System of actor training

Biomechanics was a system of actor training developed by Vsevolod Meyerhold. Its purpose was to widen the emotional potential of a theater piece and express thoughts and ideas that could not be easily presented through the naturalistic theater of the period.

The techniques of biomechanics were developed during the rehearsals of a series of plays directed by Meyerhold in the 1920s and 1930s when Socialist Realism was at its height in Russia. Biomechanics is a precursor to and influence on much of the 20th century's physical theatre.

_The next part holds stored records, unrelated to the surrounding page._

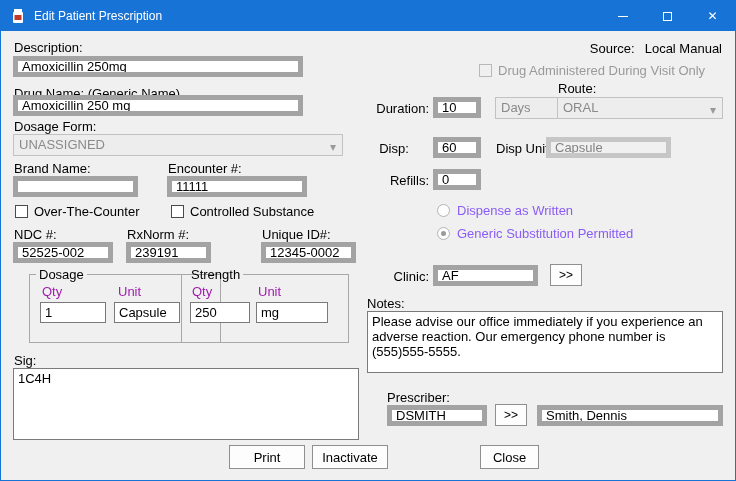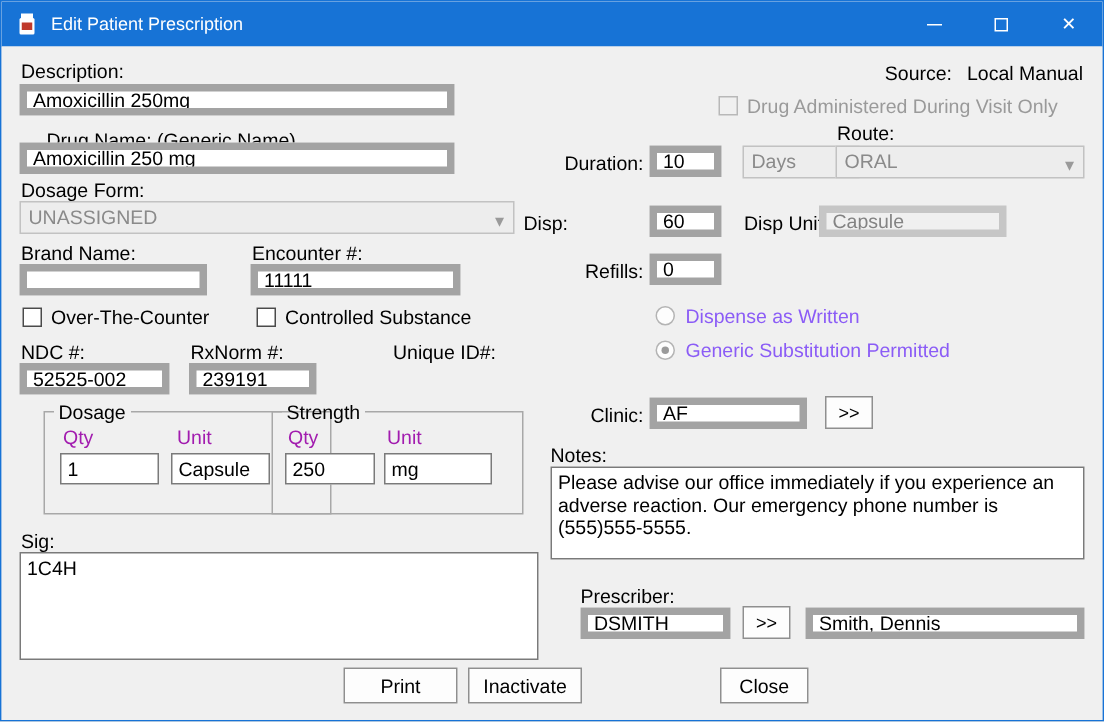"Drug Name: (Generic Name)" span.lbl { margin-left: 17px -> none }
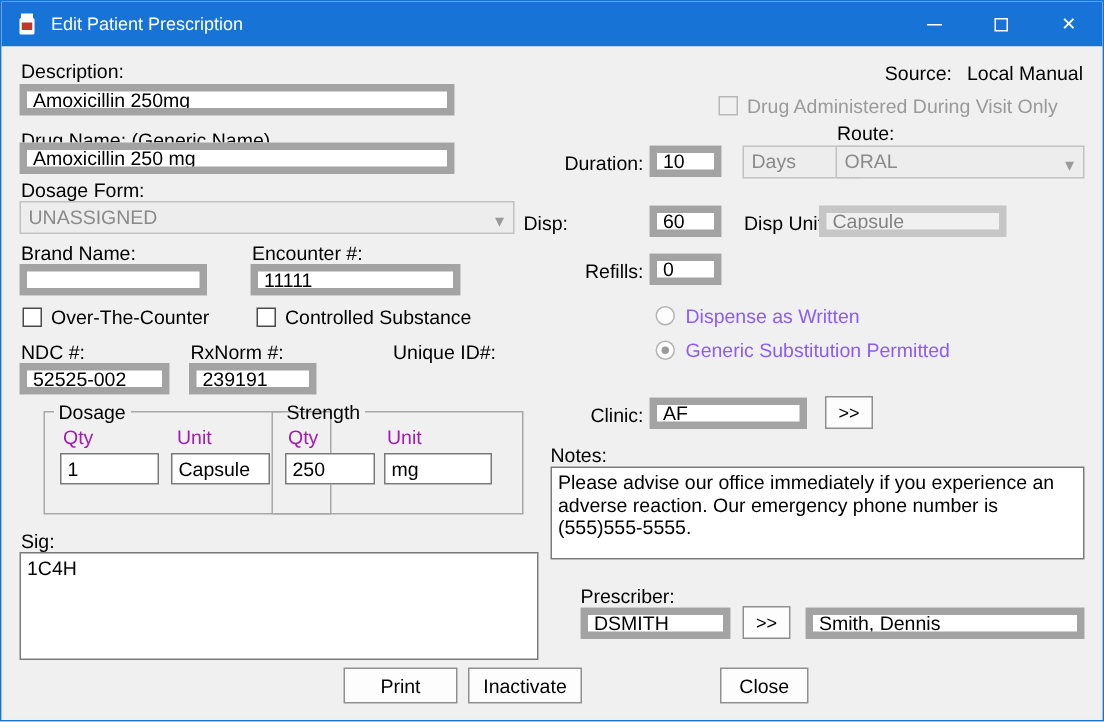"Disp:" span.lbl { left: 348px -> 362px; text-align: left -> center }
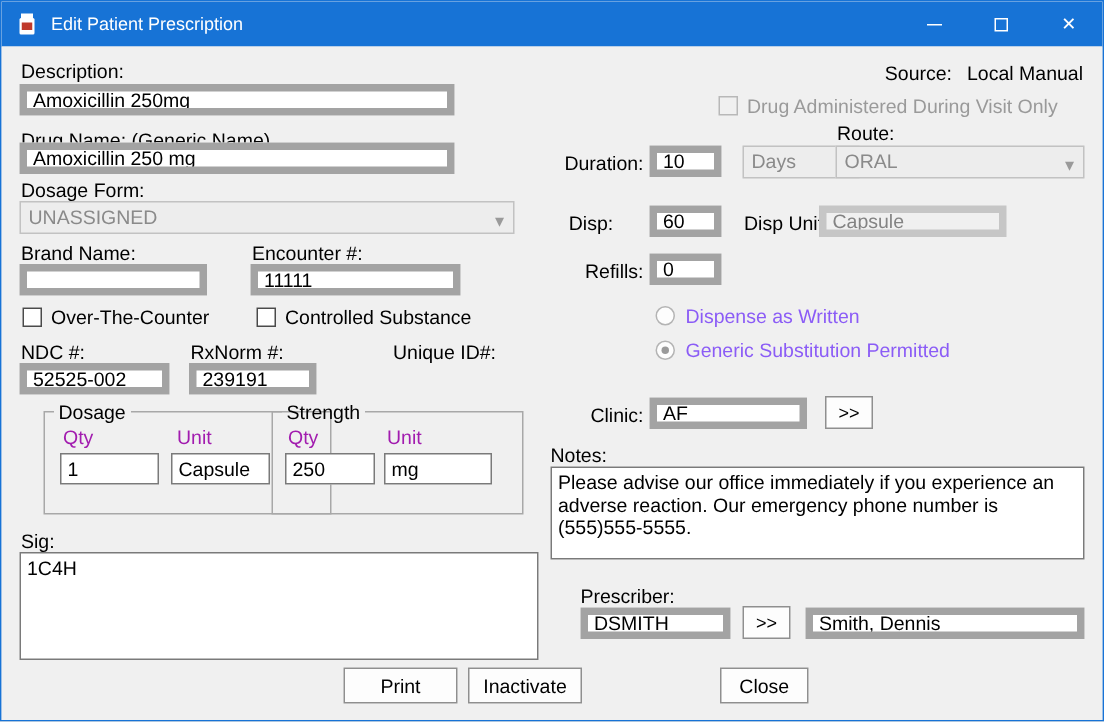"12345-0002" input.tb { html: none -> <input> }
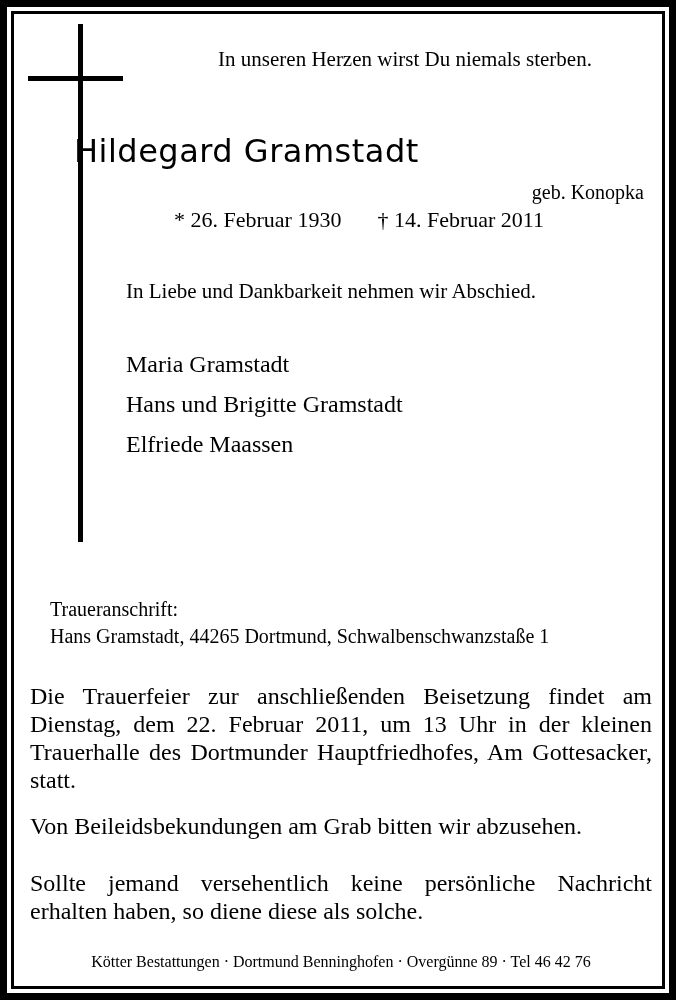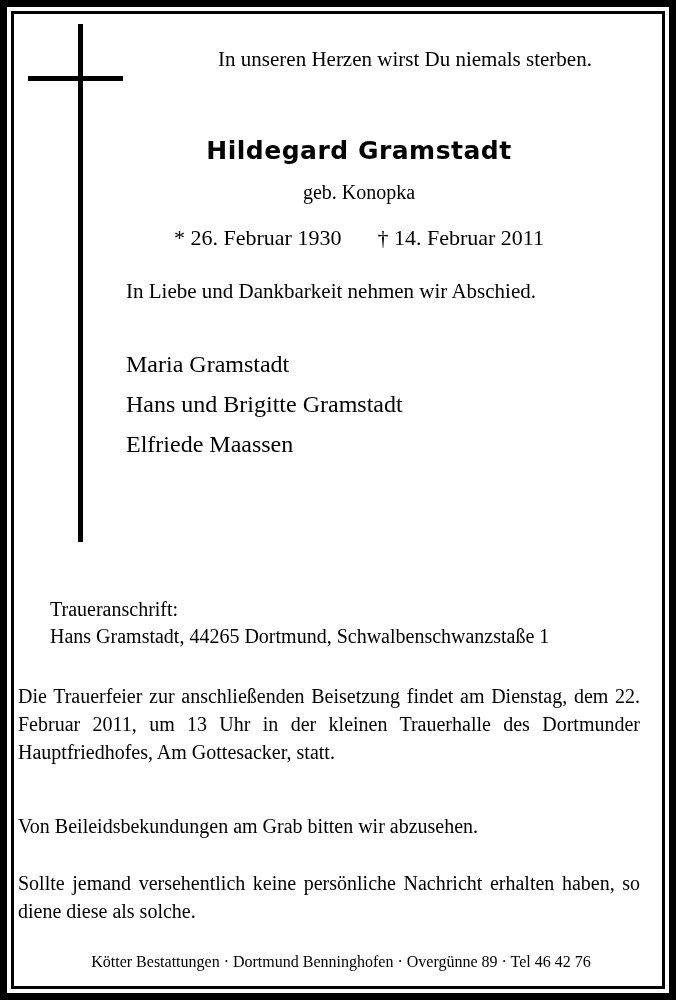"Hildegard Gramstadt" .deceased-name { font-size: 25px -> 32px; font-weight: 700 -> 400; text-align: center -> left }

Despite a lack of scenery in many of Meyerhold's plays, “if the actor remains on the bare stage, the greatness of the theater stays with him”. In a similar vein, Markov claims that the constructivists saw the stage “merely as a platform for showing off the external technique of the actor”. This facilitated Meyerhold's use of biomechanics, an acting system which relied on motion rather than language or illusion. Opposing the Stanislavsky System, which Meyerhold believed “over emphasized the 'spirit' and 'psychologizing'”, biomechanics emphasized “elementary laws of reflexes”. In addition to the scenery facilitating this technique, the costumes were also integral. In constructivist fashion, the costumes were not extravagant, but drastically simplified, which allowed the actors to easily perform using biomechanics and without hiding mistakes. This method of acting lends itself very well to the constructivist style of being basic and as straightforward as possible.

Meyerhold's success with biomechanics played a large role in the introduction of “physical training into the curriculum of every Soviet drama school”. Physical training for actors is an aspect that is still employed today, especially for actors who participate in dance numbers and musicals.